──────── Document section

CD97 functions downstream of Irf4

Irf4 is an important transcription factor for the normal accumulation and function of cDC2 (8, 11, 111, 112). Splenic cDC2 in mice lacking IRF4 selectively in CD11c⁺ cells share many phenotypes with CD97-pathway deficient cDC2, including reduced frequency, reduced blood exposure, increased representation in blood, increased F-actin and reduced F4/80 expression (17). Irf4 binds to the Adgre5 promoter in ChIP-seq analysis (113). Gene expression data showed that genes altered in expression in CD97-deficient cDC2s were enriched in Irf4-regulated genes (17). Moreover, rescue of CD97 expression in Irf4 cKO mice by retroviral gene transduction was able to partially restore cDC2 frequencies (17). Therefore, we propose that CD97 is an essential part of the Irf4-driven gene expression program in splenic cDC2. However, Irf4 must play additional roles in cDC2 since Irf4-deficiency leads to reductions in LN DC whereas CD97 pathway deficiency does not.

Another remaining question is why the action of the CD97 pathway is selective to cDC2 given that some cDC1 also position in the splenic MZ and red pulp and cDC1 also highly express CD97 (17). While the answer to this question is not clear, studies in mixed BM chimeras showed a role for ArhGEF1 but not Gα13 or CD97 in cDC1 homeostasis under competitive conditions (17). ArhGEF1 is a large multi-subunit protein, and it may activate RhoA (or other pathways) in cDC1 in response to distinct inputs. The RhoA dependence of cDC1 would be consistent with such an action (26).

────────────────

> [Explore the material]
1. In the CD97 text, change "ArhGEF1" to "ARHGEF1" in the part that opens with "Another remaining question" and closes with "an action (26).", and give that part again.
2. List every distinct reference number cited in parentheses in the CD97 text.
3. Pick up the text on CD97 and cDC2 from where it stops, and keep writing.
The lines that follow come from a different source.

──────── Given entries

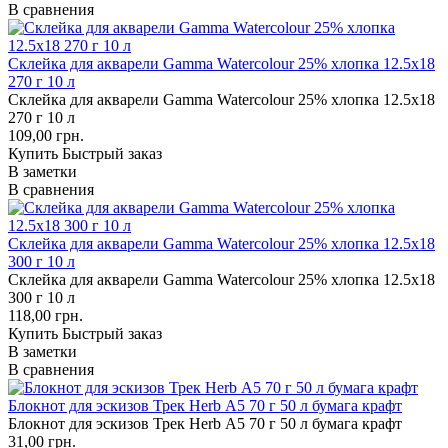
В сравнения
Склейка для акварели Gamma Watercolour 25% хлопка 12.5х18
270 г 10 л
Склейка для акварели Gamma Watercolour 25% хлопка 12.5х18
270 г 10 л
109,00 грн.
Купить
Быстрый заказ
В заметки
В сравнения
Склейка для акварели Gamma Watercolour 25% хлопка 12.5х18
300 г 10 л
Склейка для акварели Gamma Watercolour 25% хлопка 12.5х18
300 г 10 л
118,00 грн.
Купить
Быстрый заказ
В заметки
В сравнения
Блокнот для эскизов Трек Herb А5 70 г 50 л бумага крафт
Блокнот для эскизов Трек Herb А5 70 г 50 л бумага крафт
31,00 грн.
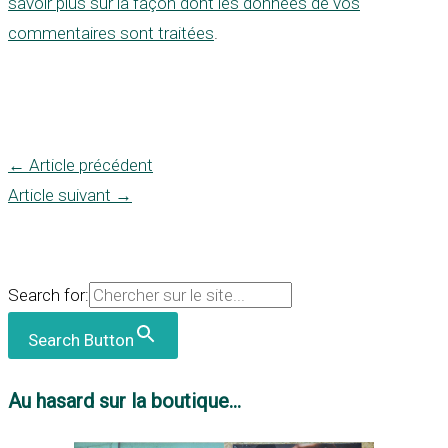
savoir plus sur la façon dont les données de vos
commentaires sont traitées
.
←
Article précédent
Article suivant
→
Search for:
Search Button
Au hasard sur la boutique...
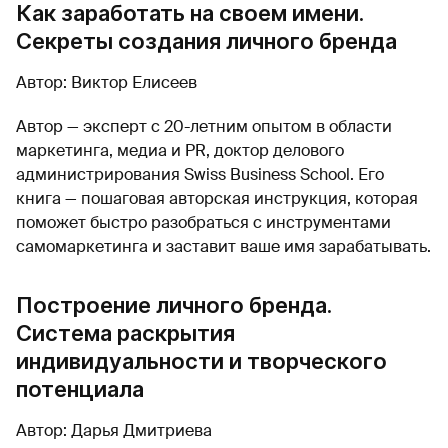
Как заработать на своем имени.
Секреты создания личного бренда
Автор: Виктор Елисеев
Автор — эксперт с 20-летним опытом в области
маркетинга, медиа и PR, доктор делового
администрирования Swiss Business School. Его
книга — пошаговая авторская инструкция, которая
поможет быстро разобраться с инструментами
самомаркетинга и заставит ваше имя зарабатывать.
Построение личного бренда.
Система раскрытия
индивидуальности и творческого
потенциала
Автор: Дарья Дмитриева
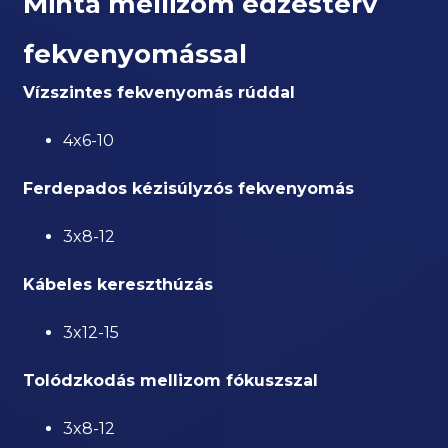
Minta mellizom edzésterv
fekvenyomással
Vízszintes fekvenyomás rúddal
4x6-10
Ferdepados kézisúlyzós fekvenyomás
3x8-12
Kábeles kereszthúzás
3x12-15
Tolódzkodás mellizom fókuszszal
3x8-12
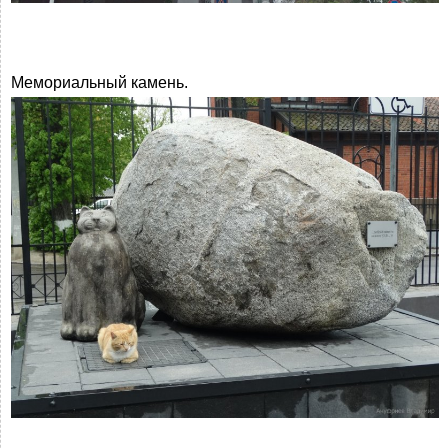
Мемориальный камень.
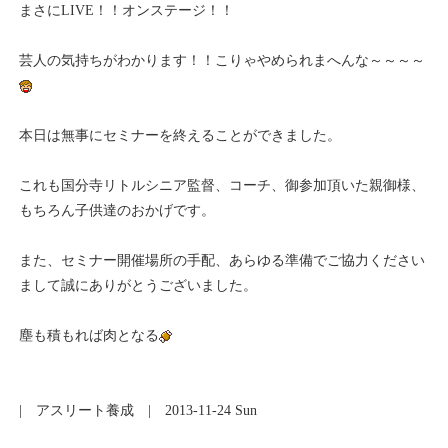
まさにLIVE！！オンステージ！！
芸人の気持ちがわかります！！こりゃやめられまへんな～～～～
本日は無事にセミナーを終えることができました。
これも国分寺リトルシニア監督、コーチ、御参加頂いた親御様、
もちろん子供達のおかげです。
また、セミナー開催場所の手配、あらゆる準備でご協力ください
まして誠にありがとうございました。
塵も積もれば肉となる
|
アスリート養成
| 2013-11-24 Sun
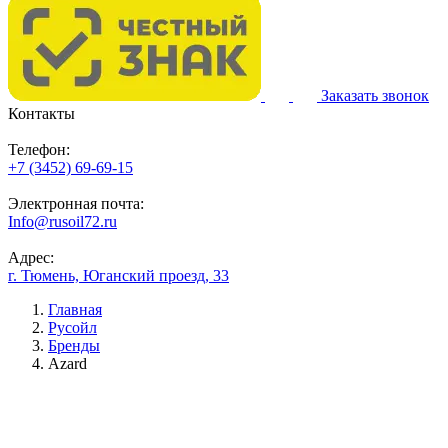
Заказать звонок
Контакты
Телефон:
+7 (3452) 69-69-15
Электронная почта:
Info@rusoil72.ru
Адрес:
г. Тюмень, Юганский проезд, 33
Главная
Русойл
Бренды
Azard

────────────────

> [Answers given]
1.
Another remaining question is why the action of the CD97 pathway is selective to cDC2 given that some cDC1 also position in the splenic MZ and red pulp and cDC1 also highly express CD97 (17). While the answer to this question is not clear, studies in mixed BM chimeras showed a role for ARHGEF1 but not Gα13 or CD97 in cDC1 homeostasis under competitive conditions (17). ARHGEF1 is a large multi-subunit protein, and it may activate RhoA (or other pathways) in cDC1 in response to distinct inputs. The RhoA dependence of cDC1 would be consistent with such an action (26).

2. 8, 11, 111, 112, 17, 113, 26

3.
Possible CD97 and CD55 actions at the T cell synapse

Beyond a role in promoting cDC2 retention in blood-exposed regions of the spleen, CD97 and CD55 have been implicated through in vitro studies in T cell – antigen presenting cell interaction. A recent screen in human T cells identified several GPCR, including CD97, that when knocked down led to reduced CD4 T cell activation in response to DC presenting a superantigen (114). This finding is in accord with an earlier study showing that blocking the CD55–CD97 interaction between monocytes and T cell clones reduced the T cell response (115). In a proteomic screen, a Salmonella effector proteolytically reduced CD97 and MHCII in a DC cell line and KO of CD97 reduced the ability of the DC line to stimulate TCR transgenic T cells (116). This study also showed CD97 accumulation at the immune synapse. However, the impact of selective CD97 deficiency on T cell stimulation in vivo was not examined. The degradative targeting of CD97 by Salmonella, an enteric pathogen suggests that CD97 has immune promoting functions in intestinal sites. In the other direction, several studies have shown an ability of antibodies to CD55 to augment human T cell activation and proliferation in vitro, a property they have in common with antibodies against other GPI-anchored T cell surface molecules (117, 118). In some studies, CD97-Fc also had activity. Whether this was a consequence of the plate bound protein improving the extent of T cell engagement by plate bound anti-CD3 or whether it reflected a unique CD55-mediated signal needs more study. Contrary to these findings, in vivo work showed that CD55 deficiency enhanced T cell responses to immunization as determined by in vitro restimulation, and exacerbated experimental autoimmune encephalomyelitis (EAE), effects that were due to deregulated complement activity as they were reversed by C3-deficiency (119).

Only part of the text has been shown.